During the course of pre-trial proceedings, the parties conducted 16 depositions, propounded and answered interrogatories, and produced and exchanged thousands of pages of documents.
On Dec. 6, 2013, the plaintiff moved to stay proceedings pending arbitration.
“The motion offered no explanation for the plaintiff’s cunctation in invoking the Agreement’s arbitration provision,” Selya said.
A U.S. magistrate judge denied the motion to stay on the ground that the plaintiff had waived its arbitral rights.

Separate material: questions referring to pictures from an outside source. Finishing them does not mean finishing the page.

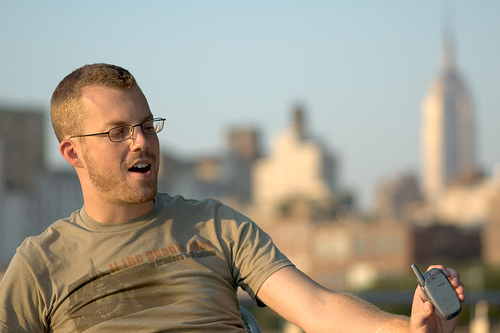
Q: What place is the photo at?
A: It is at the city.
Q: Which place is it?
A: It is a city.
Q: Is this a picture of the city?
A: Yes, it is showing the city.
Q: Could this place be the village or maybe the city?
A: It is the city.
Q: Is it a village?
A: No, it is a city.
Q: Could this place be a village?
A: No, it is a city.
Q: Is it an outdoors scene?
A: Yes, it is outdoors.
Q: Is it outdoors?
A: Yes, it is outdoors.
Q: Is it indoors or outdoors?
A: It is outdoors.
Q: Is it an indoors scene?
A: No, it is outdoors.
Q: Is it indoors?
A: No, it is outdoors.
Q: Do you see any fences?
A: No, there are no fences.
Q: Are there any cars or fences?
A: No, there are no fences or cars.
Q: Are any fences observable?
A: No, there are no fences.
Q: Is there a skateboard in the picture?
A: No, there are no skateboards.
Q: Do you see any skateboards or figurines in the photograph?
A: No, there are no skateboards or figurines.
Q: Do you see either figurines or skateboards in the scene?
A: No, there are no skateboards or figurines.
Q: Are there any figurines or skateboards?
A: No, there are no skateboards or figurines.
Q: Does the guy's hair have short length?
A: Yes, the hair is short.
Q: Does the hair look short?
A: Yes, the hair is short.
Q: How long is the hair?
A: The hair is short.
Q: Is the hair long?
A: No, the hair is short.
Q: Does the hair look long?
A: No, the hair is short.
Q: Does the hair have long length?
A: No, the hair is short.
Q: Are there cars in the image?
A: No, there are no cars.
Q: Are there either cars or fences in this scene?
A: No, there are no cars or fences.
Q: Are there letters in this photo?
A: Yes, there are letters.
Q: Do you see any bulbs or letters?
A: Yes, there are letters.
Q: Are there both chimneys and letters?
A: No, there are letters but no chimneys.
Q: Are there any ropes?
A: No, there are no ropes.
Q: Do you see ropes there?
A: No, there are no ropes.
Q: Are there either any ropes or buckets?
A: No, there are no ropes or buckets.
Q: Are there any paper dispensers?
A: No, there are no paper dispensers.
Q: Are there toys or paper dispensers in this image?
A: No, there are no paper dispensers or toys.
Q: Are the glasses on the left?
A: Yes, the glasses are on the left of the image.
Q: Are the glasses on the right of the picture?
A: No, the glasses are on the left of the image.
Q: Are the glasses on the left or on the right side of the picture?
A: The glasses are on the left of the image.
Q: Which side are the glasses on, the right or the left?
A: The glasses are on the left of the image.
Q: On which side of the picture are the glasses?
A: The glasses are on the left of the image.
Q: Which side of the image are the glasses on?
A: The glasses are on the left of the image.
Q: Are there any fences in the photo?
A: No, there are no fences.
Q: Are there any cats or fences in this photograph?
A: No, there are no fences or cats.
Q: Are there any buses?
A: No, there are no buses.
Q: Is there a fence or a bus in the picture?
A: No, there are no buses or fences.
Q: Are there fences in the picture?
A: No, there are no fences.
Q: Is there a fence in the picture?
A: No, there are no fences.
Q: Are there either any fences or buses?
A: No, there are no fences or buses.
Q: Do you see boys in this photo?
A: No, there are no boys.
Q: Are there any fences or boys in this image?
A: No, there are no boys or fences.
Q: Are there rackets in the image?
A: No, there are no rackets.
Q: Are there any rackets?
A: No, there are no rackets.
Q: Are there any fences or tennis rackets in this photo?
A: No, there are no tennis rackets or fences.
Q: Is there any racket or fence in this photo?
A: No, there are no rackets or fences.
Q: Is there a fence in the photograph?
A: No, there are no fences.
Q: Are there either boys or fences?
A: No, there are no fences or boys.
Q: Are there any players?
A: No, there are no players.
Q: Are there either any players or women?
A: No, there are no players or women.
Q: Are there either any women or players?
A: No, there are no players or women.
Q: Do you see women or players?
A: No, there are no players or women.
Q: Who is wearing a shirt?
A: The guy is wearing a shirt.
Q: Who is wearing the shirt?
A: The guy is wearing a shirt.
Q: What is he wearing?
A: The guy is wearing a shirt.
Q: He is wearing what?
A: The guy is wearing a shirt.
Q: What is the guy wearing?
A: The guy is wearing a shirt.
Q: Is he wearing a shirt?
A: Yes, the guy is wearing a shirt.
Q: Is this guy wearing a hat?
A: No, the guy is wearing a shirt.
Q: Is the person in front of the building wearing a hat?
A: No, the guy is wearing a shirt.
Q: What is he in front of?
A: The guy is in front of the building.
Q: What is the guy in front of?
A: The guy is in front of the building.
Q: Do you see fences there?
A: No, there are no fences.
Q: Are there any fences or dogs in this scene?
A: No, there are no fences or dogs.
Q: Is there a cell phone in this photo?
A: Yes, there is a cell phone.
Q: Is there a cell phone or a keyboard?
A: Yes, there is a cell phone.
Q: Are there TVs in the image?
A: No, there are no tvs.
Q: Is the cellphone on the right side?
A: Yes, the cellphone is on the right of the image.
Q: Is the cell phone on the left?
A: No, the cell phone is on the right of the image.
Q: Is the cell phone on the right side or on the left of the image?
A: The cell phone is on the right of the image.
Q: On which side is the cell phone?
A: The cell phone is on the right of the image.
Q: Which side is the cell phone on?
A: The cell phone is on the right of the image.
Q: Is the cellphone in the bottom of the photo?
A: Yes, the cellphone is in the bottom of the image.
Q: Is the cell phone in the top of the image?
A: No, the cell phone is in the bottom of the image.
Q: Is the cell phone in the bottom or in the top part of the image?
A: The cell phone is in the bottom of the image.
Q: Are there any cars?
A: No, there are no cars.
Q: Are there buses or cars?
A: No, there are no cars or buses.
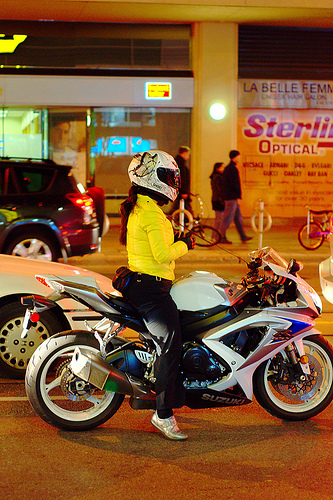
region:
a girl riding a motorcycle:
[96, 140, 233, 446]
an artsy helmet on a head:
[125, 146, 181, 199]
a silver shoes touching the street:
[145, 406, 193, 444]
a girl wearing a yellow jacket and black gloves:
[103, 144, 191, 445]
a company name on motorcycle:
[205, 390, 244, 407]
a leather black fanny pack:
[104, 266, 141, 290]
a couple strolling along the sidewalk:
[208, 141, 239, 237]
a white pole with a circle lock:
[254, 201, 273, 251]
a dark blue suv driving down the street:
[17, 157, 91, 254]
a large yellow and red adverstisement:
[243, 112, 322, 205]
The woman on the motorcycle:
[115, 149, 197, 440]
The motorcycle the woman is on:
[17, 244, 332, 432]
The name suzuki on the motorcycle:
[199, 389, 245, 408]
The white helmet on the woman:
[126, 147, 182, 202]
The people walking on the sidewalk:
[169, 143, 255, 247]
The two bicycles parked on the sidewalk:
[168, 193, 332, 249]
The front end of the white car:
[0, 249, 127, 378]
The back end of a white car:
[314, 223, 332, 306]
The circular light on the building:
[206, 102, 229, 120]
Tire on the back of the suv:
[86, 187, 109, 237]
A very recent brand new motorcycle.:
[18, 243, 332, 435]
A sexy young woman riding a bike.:
[111, 148, 195, 441]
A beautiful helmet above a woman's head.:
[126, 148, 181, 202]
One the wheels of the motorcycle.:
[24, 328, 129, 434]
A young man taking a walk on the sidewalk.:
[215, 147, 254, 244]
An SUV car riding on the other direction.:
[0, 154, 100, 262]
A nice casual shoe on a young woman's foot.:
[149, 410, 188, 442]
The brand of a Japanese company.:
[198, 391, 246, 405]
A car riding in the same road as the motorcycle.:
[0, 252, 124, 375]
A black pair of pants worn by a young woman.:
[124, 272, 183, 418]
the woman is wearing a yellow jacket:
[109, 193, 206, 296]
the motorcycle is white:
[175, 258, 322, 400]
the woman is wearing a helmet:
[124, 145, 203, 217]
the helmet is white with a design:
[127, 143, 192, 208]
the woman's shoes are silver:
[150, 409, 195, 453]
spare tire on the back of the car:
[75, 181, 122, 245]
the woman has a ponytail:
[112, 183, 135, 255]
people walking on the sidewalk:
[210, 138, 269, 262]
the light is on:
[196, 96, 242, 128]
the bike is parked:
[308, 205, 332, 258]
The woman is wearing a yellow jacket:
[116, 146, 200, 281]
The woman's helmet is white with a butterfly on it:
[123, 143, 187, 206]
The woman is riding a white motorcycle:
[22, 148, 332, 440]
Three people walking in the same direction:
[171, 142, 257, 246]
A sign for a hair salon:
[234, 76, 332, 113]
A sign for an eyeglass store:
[235, 105, 332, 215]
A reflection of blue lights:
[88, 129, 158, 159]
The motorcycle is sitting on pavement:
[17, 245, 332, 441]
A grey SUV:
[2, 153, 115, 262]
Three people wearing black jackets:
[169, 143, 247, 207]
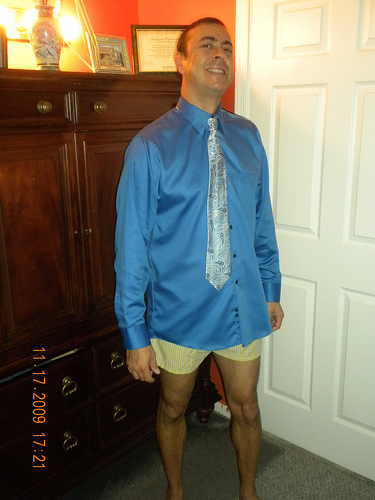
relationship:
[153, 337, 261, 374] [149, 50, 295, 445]
shorts on man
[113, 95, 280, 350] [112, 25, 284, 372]
shirt on man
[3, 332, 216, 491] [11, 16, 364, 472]
drawers in room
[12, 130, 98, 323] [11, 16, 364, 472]
cabinet in room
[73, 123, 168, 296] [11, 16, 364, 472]
cabinet in room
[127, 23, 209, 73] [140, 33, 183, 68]
paper in glass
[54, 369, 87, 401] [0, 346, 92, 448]
handle on cabinets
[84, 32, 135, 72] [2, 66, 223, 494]
image on top of cabinets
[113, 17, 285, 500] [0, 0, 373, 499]
man standing in room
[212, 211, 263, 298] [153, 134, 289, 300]
buttons on top of shirt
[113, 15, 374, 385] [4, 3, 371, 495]
man standing in bedroom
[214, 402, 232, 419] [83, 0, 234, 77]
base under wall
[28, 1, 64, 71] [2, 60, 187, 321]
lamp on dresser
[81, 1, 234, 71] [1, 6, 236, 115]
wall of bedroom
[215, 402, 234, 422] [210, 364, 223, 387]
base under wall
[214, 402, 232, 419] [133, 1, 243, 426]
base under wall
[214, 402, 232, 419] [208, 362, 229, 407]
base under wall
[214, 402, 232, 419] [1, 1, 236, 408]
base under wall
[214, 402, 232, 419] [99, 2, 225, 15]
base under wall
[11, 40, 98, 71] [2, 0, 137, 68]
board under wall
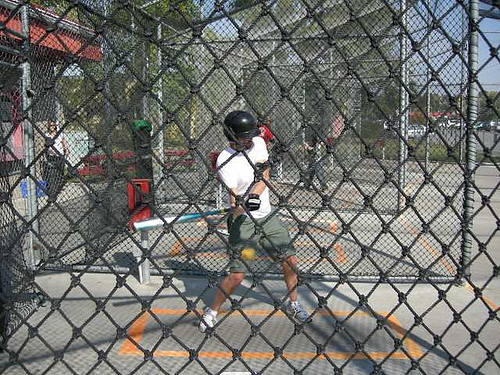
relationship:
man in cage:
[194, 105, 305, 327] [50, 265, 162, 371]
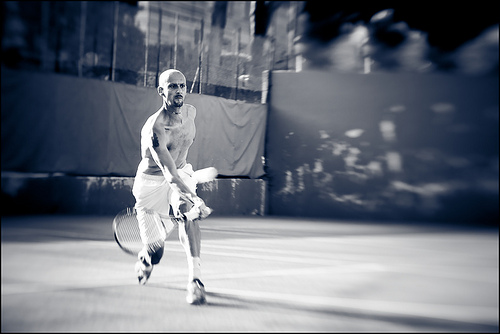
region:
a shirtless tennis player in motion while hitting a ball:
[105, 62, 217, 308]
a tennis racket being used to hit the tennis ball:
[113, 208, 215, 252]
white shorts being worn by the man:
[137, 173, 178, 214]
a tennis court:
[237, 245, 460, 327]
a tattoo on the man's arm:
[144, 130, 161, 154]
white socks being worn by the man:
[187, 251, 206, 277]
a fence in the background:
[70, 5, 268, 62]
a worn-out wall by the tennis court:
[298, 95, 498, 197]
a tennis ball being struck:
[197, 164, 220, 185]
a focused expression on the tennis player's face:
[151, 66, 201, 133]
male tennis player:
[127, 66, 217, 312]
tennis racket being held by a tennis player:
[108, 202, 210, 257]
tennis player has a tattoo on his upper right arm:
[149, 128, 163, 150]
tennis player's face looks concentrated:
[157, 65, 192, 112]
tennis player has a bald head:
[155, 67, 187, 110]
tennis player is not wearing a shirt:
[126, 63, 216, 306]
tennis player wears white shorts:
[130, 161, 200, 248]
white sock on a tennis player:
[186, 251, 202, 282]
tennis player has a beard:
[170, 92, 187, 108]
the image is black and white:
[0, 0, 498, 331]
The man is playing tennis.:
[90, 40, 246, 310]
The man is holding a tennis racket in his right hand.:
[80, 47, 236, 322]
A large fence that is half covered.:
[0, 10, 276, 170]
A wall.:
[270, 65, 495, 225]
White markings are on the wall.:
[275, 85, 490, 220]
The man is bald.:
[150, 60, 195, 115]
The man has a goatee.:
[150, 55, 190, 115]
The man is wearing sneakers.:
[110, 225, 230, 310]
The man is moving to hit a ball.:
[100, 55, 230, 300]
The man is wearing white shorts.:
[110, 60, 220, 320]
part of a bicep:
[152, 138, 174, 166]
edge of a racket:
[105, 208, 123, 248]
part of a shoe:
[174, 277, 211, 307]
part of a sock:
[182, 250, 203, 277]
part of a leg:
[179, 230, 205, 255]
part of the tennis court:
[316, 261, 360, 298]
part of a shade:
[343, 309, 379, 327]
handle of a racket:
[179, 205, 201, 220]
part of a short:
[141, 179, 176, 207]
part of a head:
[159, 64, 186, 79]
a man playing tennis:
[111, 69, 216, 306]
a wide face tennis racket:
[110, 210, 188, 255]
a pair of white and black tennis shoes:
[187, 278, 205, 304]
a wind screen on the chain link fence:
[1, 76, 263, 183]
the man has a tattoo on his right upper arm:
[149, 133, 160, 150]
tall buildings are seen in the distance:
[136, 1, 302, 92]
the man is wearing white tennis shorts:
[132, 164, 196, 244]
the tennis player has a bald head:
[156, 68, 187, 87]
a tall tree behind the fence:
[264, 2, 299, 73]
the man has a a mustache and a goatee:
[171, 94, 184, 107]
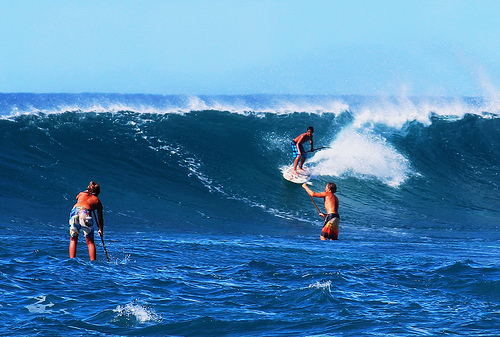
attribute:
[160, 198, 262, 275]
water — blue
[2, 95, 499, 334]
bluewater — blue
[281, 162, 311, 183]
surf board — white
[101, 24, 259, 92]
sky — blue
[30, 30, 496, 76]
clouds — white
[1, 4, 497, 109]
sky — blue, clear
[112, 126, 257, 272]
water — blue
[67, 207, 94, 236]
swimming trunks — blue, white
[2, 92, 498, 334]
water — blue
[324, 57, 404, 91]
sky — blue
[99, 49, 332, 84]
clouds — white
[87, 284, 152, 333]
wave — blue, big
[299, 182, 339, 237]
guy — yellow, orange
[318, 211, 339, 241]
swimming trunks — black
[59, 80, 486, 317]
water — blue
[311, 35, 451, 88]
sky — white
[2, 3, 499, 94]
sky — blue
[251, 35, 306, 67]
clouds — white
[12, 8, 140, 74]
clouds — white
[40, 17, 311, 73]
clouds — white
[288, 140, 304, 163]
swimming trunks — blue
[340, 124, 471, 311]
water — white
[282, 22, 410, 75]
clouds — white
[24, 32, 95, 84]
clouds — white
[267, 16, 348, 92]
clouds — white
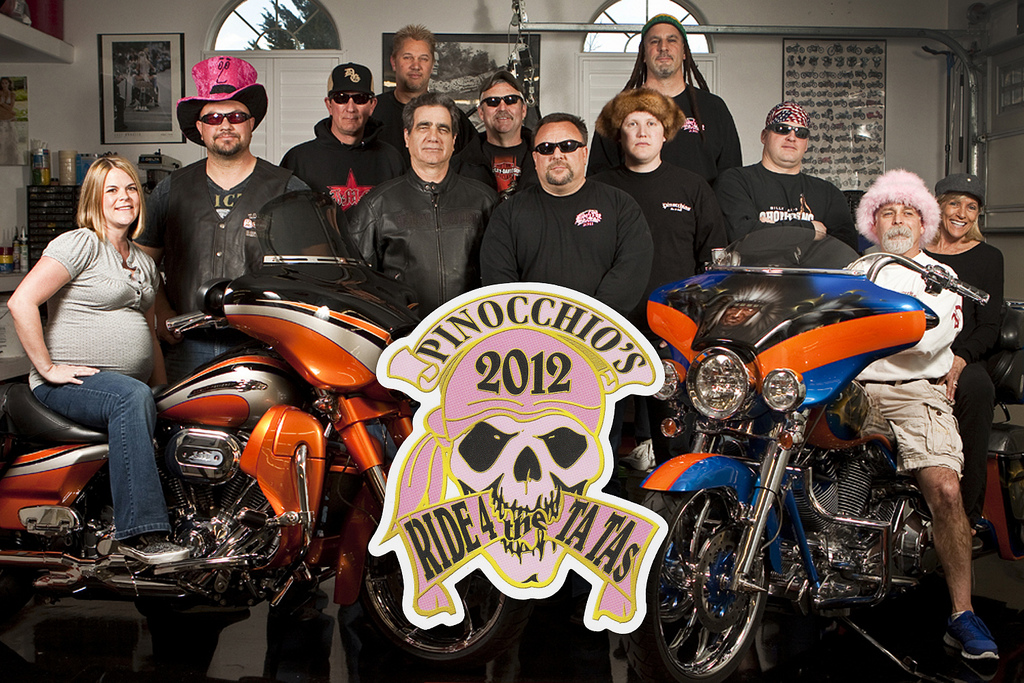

The court noted that, because of the strong federal policy favoring arbitration agreements, a mere delay in seeking arbitration without some resultant prejudice is insufficient to ground a finding of waiver. It also noted that the party advocating waiver has the burden of demonstrating prejudice.
“Here, the plaintiff commenced a civil action, vigorously prosecuted it, and then — after many months of active litigation — tried to switch horses midstream to pursue an arbitral remedy,” Selya wrote. “To make matters worse, it made this abrupt about-face in the absence of any material change in circumstances.”
Selya said the plaintiff “chose to eschew an available arbitral forum” and, instead, brought suit in U.S. District Court. The defendant then reminded the plaintiff of the availability of arbitration through an affirmative defense.
“The plaintiff turned a blind eye to this reminder and waited more than eight months before seeking a stay in order to pursue arbitration,” Selya said. “By that time, the close of discovery was hard at hand, a summary judgment motion was in the offing, and trial was less than two months away. Undue delay is manifest.”
The court found the delay to be more troubling because the plaintiff never offered any explanation for it.
“We are left to infer that the change in direction may well reflect the plaintiff’s dissatisfaction with the way the court case was proceeding — and we do not condone the use of an arbitration clause as a parachute when judicial winds blow unfavorably,” Selya stated.
The court found that the defendant established prejudice based on the discovery he was required to undertake in order to mount a defense.
“With trial looming, an eleventh-hour stay in favor of arbitration would have forced the defendant into a new forum and, in the bargain, postponed resolution of the underlying controversy,” Selya said. “That would cause the defendant further prejudice and nullify one of the primary benefits of arbitration: its use as a cost-effective and expedient alternative to litigation.”
The plaintiff argued that delay, by itself, could not constitute the requisite prejudice. But Selya said the delay was “protracted” and the litigation-related activities “copious.”
“Given the streamlined nature of arbitration and the limited type, kind, and quantum of discovery generally available in that forum, we think it highly improbable that the discovery undertaken here would have occurred in arbitration,” he said. “And at any rate, the plaintiff’s belated about-face deprived the defendant of any opportunity to tailor his discovery strategy to the much different demands of arbitral proceedings.”